First attempts on terrain testing my DIY Motorized Camera Sliders. Was too big and heavy for backpacking, plus the battery and the controller. Because that the center 3/8 screw mount is not enough to keep well balanced and steady on a 3047 manfrotto head, needing extra support in one of its ends.
Some pictures from the first attempt and the materials, 1"x2"wood lumber, ball bearing pulleys, zinc-plated angles, metal plates, etc.
Many years ago I built a camera crane by recycling and repurposing different objects, it was a sturdy and heavy tool capable of supporting a sizeable vhs camera.
Now, I started to do some time lapses and needed to add some movement to the shots. It also allowed me to make some doll-like movements with more control when I’m working on product shots in my studio.
Ater buying a long camera slider (40”/100cm) I realized how hard it is to produce a smooth displacement of the carriage with the camera by hand, because of that I was scouring, month after month, through DIY websites and Video tutorials, taking notes, analyzing the best solutions and prices for the different parts.

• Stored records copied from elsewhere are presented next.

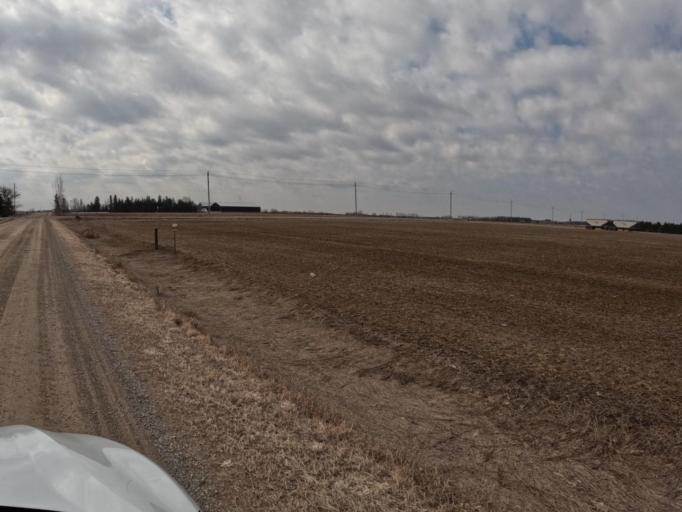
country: CA
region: Ontario
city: Orangeville
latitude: 43.9189
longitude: -80.2392
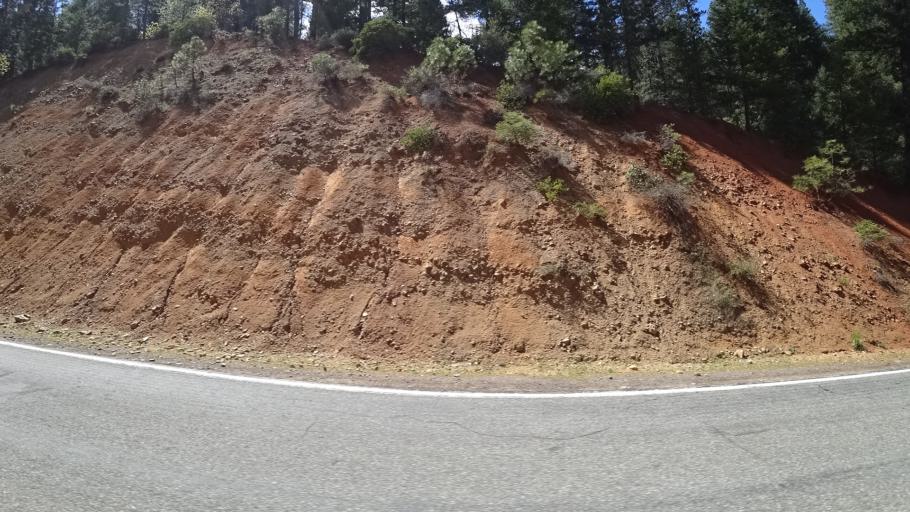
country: US
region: California
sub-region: Trinity County
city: Weaverville
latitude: 40.7927
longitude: -122.8938
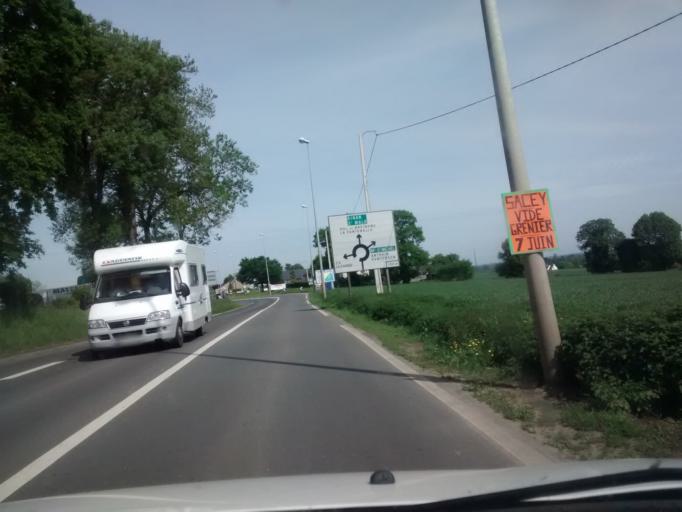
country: FR
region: Brittany
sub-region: Departement d'Ille-et-Vilaine
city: Antrain
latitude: 48.4487
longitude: -1.4749
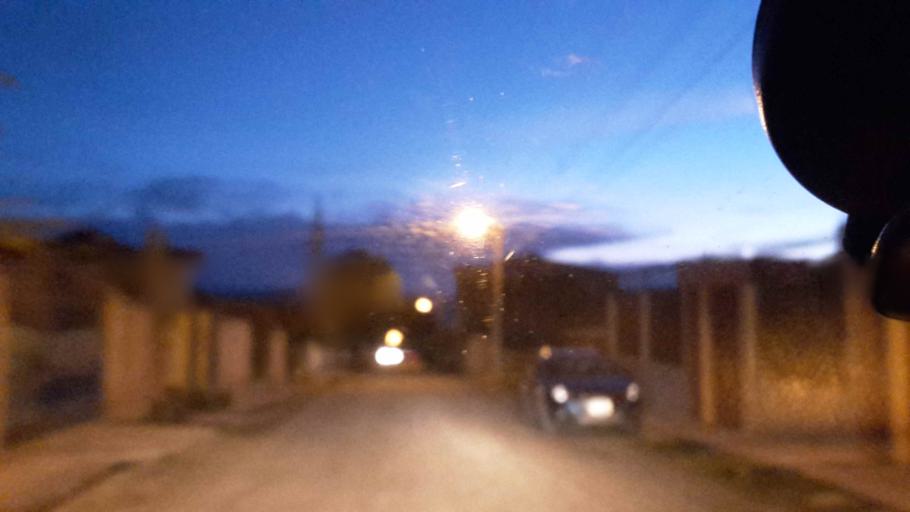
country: BO
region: Cochabamba
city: Cochabamba
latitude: -17.3312
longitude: -66.2177
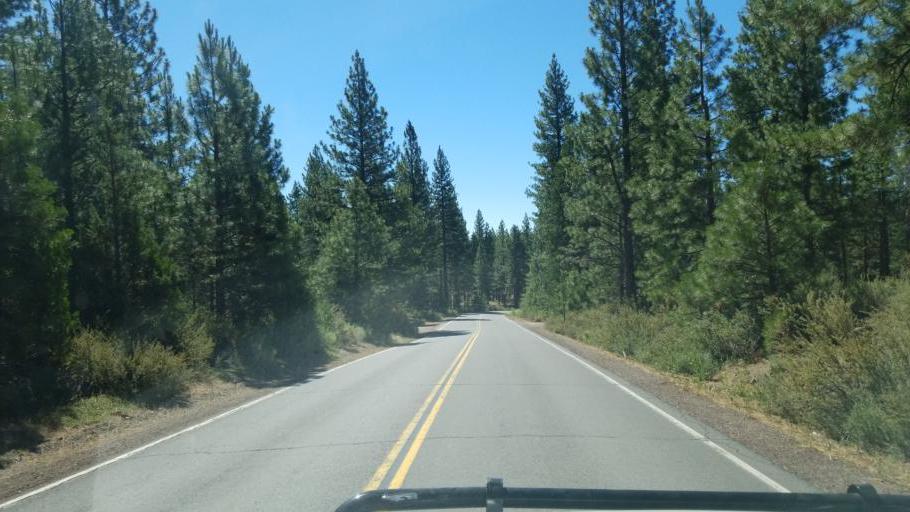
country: US
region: California
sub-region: Lassen County
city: Susanville
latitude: 40.4292
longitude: -120.7287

Once I gathered all the necessary parts, pieces, and information, I started doing some technical sketches about possible solutions, like position of the motor, pulleys and belts, while also thinking about power solutions like the battery or power outlet.
I spent a couple of weeks cutting, drilling, soldering. In the end the final product ended up being quite useful for time lapse and product shots. The high torque motor works at 30 rpm, but is diminishable with an electronic motor controller, able to displace a regular Ball Head and DSRL Camera with a 70-300mm from 0 to 90 degrees inclination.
In the near future I’m planning to have 2 interchangeable motors, one of 120rpm and other of 5rpm.